One solution is to print a timestamp column and to to post sort the output using a tool such as /usr/bin/sort. The switchrate tunable can also be increased to diminish the problem, but not eliminate it.
[edit] getopts
If you want to write a DTrace script that supports command line options and arguments, like other CLI tools, you run into a small problem - DTrace doesn't have getopts() (yet anyway).
DTrace does support,
- numbers as arguments (which are $1, $2, .. in the script)
- strings as arguments (which are $$1, $$2, .. in the script)

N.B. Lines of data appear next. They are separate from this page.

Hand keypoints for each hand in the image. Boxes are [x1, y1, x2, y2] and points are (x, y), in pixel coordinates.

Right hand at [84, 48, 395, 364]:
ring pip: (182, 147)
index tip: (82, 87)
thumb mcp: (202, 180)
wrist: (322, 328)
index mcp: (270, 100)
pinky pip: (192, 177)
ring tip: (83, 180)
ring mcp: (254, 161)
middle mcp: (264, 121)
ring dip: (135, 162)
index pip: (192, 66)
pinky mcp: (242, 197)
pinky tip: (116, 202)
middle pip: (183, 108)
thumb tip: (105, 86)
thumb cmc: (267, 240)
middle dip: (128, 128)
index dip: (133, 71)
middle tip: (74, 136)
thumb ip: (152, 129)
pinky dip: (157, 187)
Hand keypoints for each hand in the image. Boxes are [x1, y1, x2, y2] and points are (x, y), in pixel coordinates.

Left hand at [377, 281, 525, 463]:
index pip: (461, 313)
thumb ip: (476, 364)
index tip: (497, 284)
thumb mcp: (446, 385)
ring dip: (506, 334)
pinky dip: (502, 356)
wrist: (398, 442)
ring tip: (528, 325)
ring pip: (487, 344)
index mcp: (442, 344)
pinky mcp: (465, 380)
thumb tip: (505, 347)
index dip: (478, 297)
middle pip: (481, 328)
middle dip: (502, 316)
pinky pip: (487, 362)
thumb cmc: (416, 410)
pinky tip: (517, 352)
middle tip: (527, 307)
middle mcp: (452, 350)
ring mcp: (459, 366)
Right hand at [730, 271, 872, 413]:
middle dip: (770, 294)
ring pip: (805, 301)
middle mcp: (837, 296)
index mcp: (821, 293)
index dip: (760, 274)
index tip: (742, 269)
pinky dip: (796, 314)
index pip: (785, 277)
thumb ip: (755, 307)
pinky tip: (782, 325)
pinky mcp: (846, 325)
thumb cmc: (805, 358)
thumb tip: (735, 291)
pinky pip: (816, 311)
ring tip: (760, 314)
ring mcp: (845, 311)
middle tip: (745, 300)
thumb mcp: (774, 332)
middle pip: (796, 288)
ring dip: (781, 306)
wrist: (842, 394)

- optional arguments when using #pragma D option defaultargs (which means undefined numbers are zero, undefined strings are NULL)
Command line options more advanced than these are not possible easily.

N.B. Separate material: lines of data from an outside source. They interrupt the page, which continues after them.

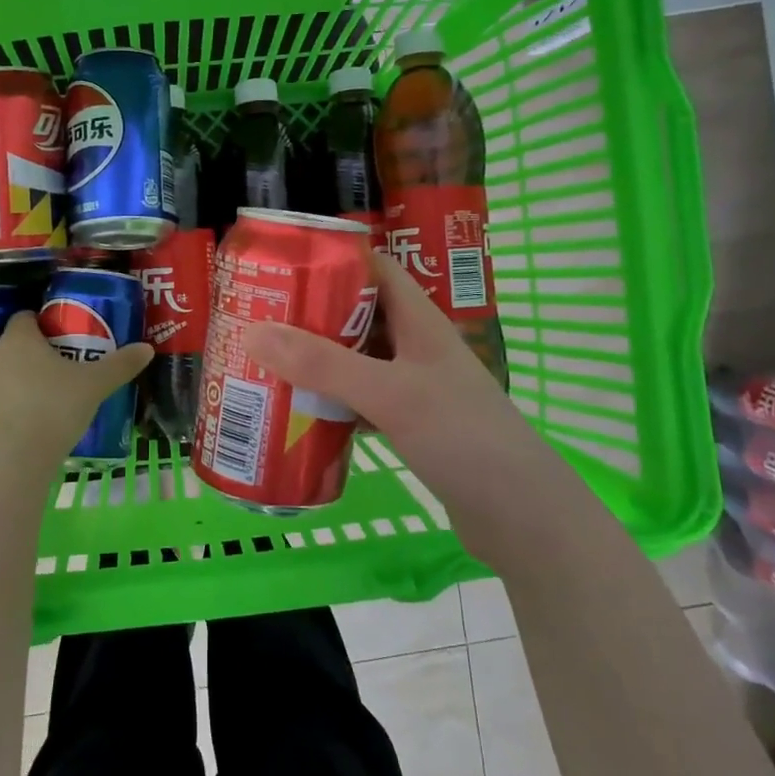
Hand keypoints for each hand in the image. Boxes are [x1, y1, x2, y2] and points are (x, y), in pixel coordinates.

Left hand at [0, 311, 152, 471]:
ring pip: (3, 376)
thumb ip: (120, 365)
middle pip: (15, 347)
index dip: (45, 324)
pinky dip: (9, 412)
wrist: (9, 464)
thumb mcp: (94, 386)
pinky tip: (29, 430)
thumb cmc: (52, 410)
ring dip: (21, 384)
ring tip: (49, 403)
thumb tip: (147, 348)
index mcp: (19, 340)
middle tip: (66, 372)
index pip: (26, 317)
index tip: (67, 339)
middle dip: (37, 356)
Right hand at [242, 251, 527, 516]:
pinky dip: (332, 401)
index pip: (373, 269)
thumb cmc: (461, 437)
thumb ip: (324, 365)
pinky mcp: (410, 423)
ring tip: (267, 363)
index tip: (281, 266)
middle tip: (259, 319)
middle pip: (357, 315)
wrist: (521, 515)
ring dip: (317, 360)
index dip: (331, 260)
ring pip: (356, 359)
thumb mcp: (389, 394)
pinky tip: (301, 412)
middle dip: (311, 314)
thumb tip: (253, 333)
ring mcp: (414, 386)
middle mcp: (416, 346)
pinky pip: (360, 399)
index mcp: (419, 321)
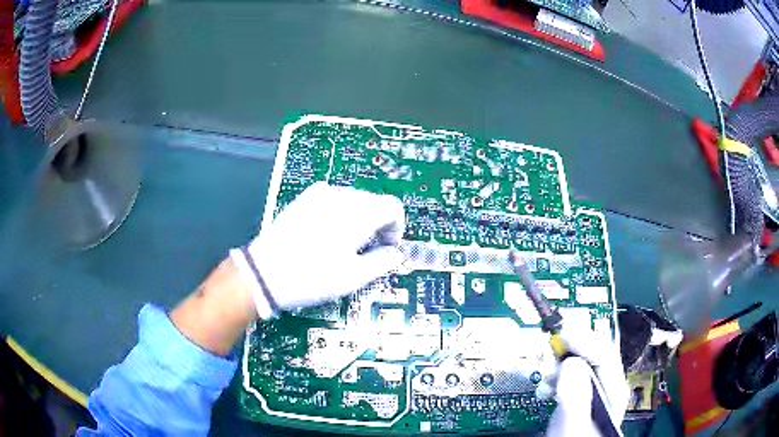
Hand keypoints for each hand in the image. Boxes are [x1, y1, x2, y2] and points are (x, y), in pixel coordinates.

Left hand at [230, 182, 405, 318]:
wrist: (265, 273)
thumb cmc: (312, 277)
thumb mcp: (353, 277)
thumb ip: (382, 261)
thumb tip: (396, 253)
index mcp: (358, 213)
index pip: (393, 207)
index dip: (396, 228)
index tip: (388, 247)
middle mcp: (341, 196)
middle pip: (374, 202)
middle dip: (378, 224)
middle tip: (368, 250)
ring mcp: (320, 194)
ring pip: (354, 200)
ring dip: (359, 218)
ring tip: (346, 244)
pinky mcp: (304, 199)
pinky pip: (333, 199)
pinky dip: (340, 213)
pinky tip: (328, 233)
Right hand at [546, 325, 628, 436]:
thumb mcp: (574, 425)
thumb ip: (575, 397)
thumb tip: (570, 363)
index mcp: (613, 389)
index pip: (604, 353)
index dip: (585, 339)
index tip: (562, 333)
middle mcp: (605, 385)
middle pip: (592, 354)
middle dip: (571, 349)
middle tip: (552, 349)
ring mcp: (591, 390)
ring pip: (579, 363)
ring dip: (560, 362)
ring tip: (546, 375)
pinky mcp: (576, 396)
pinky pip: (567, 375)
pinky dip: (554, 375)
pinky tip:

The current solution is to wrap your DTrace script in either shell or Perl. Done carefully and neatly this isn't as bad as it sounds, and can be a sensible union of two different tools. There are many examples of this in the DTraceToolkit, such as fddist.
The following trimmed example is from fddist,
#!/usr/bin/sh
#
[...trimmed...]
##############################
# --- Process Arguments ---
#
### Default variables
opt_read=0; opt_write=0
### Process options
while getopts hrw name
do
case $name in
r) opt_read=1 ;;
w) opt_write=1 ;;
h|?) echo >&2 USAGE: fddist [-r|-w]
exit 1
esac
done
shift `expr $OPTIND - 1`
### Option logic
if [ $opt_read -eq 0 -a $opt_write -eq 0 ]; then
opt_read=1; opt_write=1
fi
#################################
# --- Main Program, DTrace ---
#
/usr/sbin/dtrace -n '
#pragma D option quiet
inline int OPT_read = '$opt_read';
inline int OPT_write = '$opt_write';
inline int FDMAX = 255;
/* print header */
dtrace:::BEGIN
{
printf("Tracing ");
OPT_read && OPT_write ? printf("reads and writes") : 1;
OPT_read && ! OPT_write ? printf("reads") : 1;
! OPT_read && OPT_write ? printf("writes") : 1;
printf("... Hit Ctrl-C to end.\n");
}
/* sample reads */
syscall::*read*:entry
/OPT_read/
{
@Count[execname, pid] = lquantize(arg0, 0, FDMAX, 1);
}
[...trimmed...]
'
There are three general sections to the above script,
- Shell option processing
- Shell to DTrace option passing (highlighted in bold)
- DTrace script in quotes
It is possible to write a mixed DTrace and shell/Perl program with many more than three sections, although the code often becomes quite messy. If possible, stick to this three part approach: shell, shell->DTrace, DTrace.
[edit] Techniques
[edit] User-Level Function Flow
Your function either does either A, B or C, and you want to know which happened. DTrace can trace that the function began and completed, but you want to know what happened inside - the flow of the function.
Depending on the language of the application, some or all of the following techniques will be available for determining function flow.
- Tracing other functions that may be called by your target function
- Examination of function entry arguments
- Examination of function return value and return offset
- The pid provider's instruction tracing
- Examination of uregs to check local variables
- Adding USDT probes to the function code and recompiling